▶ **REQUIRED WORK**:
Write out, word for word, only the data from its first line to the line containing "O iOS (anteriormente".

▶ **INFORMATION SUPPLIED**:
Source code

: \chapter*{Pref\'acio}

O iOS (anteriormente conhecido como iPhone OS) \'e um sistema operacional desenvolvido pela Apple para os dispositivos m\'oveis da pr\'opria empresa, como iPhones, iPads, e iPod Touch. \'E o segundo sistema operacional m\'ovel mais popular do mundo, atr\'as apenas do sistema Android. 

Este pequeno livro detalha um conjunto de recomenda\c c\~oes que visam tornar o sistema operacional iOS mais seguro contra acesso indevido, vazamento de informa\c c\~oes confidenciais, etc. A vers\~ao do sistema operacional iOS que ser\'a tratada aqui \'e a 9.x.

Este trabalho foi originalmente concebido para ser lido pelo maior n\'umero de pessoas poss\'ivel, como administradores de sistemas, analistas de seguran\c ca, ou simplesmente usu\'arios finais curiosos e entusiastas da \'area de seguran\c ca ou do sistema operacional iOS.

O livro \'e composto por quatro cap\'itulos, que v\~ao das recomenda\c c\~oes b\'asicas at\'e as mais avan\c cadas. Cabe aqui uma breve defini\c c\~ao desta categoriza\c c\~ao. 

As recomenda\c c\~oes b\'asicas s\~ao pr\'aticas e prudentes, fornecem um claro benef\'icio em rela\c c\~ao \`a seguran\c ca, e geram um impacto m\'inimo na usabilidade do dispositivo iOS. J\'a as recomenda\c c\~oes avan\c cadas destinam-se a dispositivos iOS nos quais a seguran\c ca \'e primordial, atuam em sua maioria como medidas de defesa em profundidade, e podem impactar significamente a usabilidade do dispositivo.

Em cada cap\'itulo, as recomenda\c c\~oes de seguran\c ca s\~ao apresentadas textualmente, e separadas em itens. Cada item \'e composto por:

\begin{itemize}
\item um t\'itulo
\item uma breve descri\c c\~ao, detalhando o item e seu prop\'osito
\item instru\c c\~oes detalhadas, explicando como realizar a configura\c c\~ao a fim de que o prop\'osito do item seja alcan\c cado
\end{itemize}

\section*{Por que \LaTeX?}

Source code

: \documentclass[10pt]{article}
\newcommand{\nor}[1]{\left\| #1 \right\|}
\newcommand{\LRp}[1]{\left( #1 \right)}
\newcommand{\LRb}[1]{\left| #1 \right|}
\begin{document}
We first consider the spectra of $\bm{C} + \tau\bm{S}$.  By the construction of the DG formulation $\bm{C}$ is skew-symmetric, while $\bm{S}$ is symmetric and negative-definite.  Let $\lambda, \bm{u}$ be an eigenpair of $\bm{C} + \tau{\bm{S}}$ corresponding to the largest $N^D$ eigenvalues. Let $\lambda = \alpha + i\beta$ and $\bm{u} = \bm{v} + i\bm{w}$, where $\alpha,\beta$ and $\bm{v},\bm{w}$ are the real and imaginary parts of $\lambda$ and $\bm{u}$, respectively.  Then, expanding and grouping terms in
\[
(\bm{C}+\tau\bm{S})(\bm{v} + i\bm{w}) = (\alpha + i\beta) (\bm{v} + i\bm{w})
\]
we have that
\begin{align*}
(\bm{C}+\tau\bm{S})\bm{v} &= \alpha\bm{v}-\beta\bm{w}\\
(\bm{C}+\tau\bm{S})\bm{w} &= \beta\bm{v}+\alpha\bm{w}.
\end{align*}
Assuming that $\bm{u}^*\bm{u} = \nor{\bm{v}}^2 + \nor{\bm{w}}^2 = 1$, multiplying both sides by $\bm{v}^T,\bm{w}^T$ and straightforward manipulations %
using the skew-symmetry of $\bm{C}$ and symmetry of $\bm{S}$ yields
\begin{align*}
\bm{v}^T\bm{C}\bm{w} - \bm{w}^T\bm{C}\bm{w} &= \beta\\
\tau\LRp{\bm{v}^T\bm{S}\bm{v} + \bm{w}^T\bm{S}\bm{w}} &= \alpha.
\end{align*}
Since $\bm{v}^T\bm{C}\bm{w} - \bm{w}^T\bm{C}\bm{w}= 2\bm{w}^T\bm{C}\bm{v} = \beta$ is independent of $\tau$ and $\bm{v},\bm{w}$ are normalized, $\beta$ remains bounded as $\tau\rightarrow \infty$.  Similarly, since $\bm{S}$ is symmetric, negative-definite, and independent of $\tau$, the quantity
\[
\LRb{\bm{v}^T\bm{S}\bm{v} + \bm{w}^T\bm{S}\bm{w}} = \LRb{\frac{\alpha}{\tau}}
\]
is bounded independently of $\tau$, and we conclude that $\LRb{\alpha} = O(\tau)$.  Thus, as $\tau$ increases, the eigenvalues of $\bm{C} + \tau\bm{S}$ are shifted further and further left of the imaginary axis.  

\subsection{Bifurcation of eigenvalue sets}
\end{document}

▶ **COMPLETED TASK**:
Source code

: \chapter*{Pref\'acio}

O iOS (anteriormente conhecido como iPhone OS) \'e um sistema operacional desenvolvido pela Apple para os dispositivos m\'oveis da pr\'opria empresa, como iPhones, iPads, e iPod Touch. \'E o segundo sistema operacional m\'ovel mais popular do mundo, atr\'as apenas do sistema Android. 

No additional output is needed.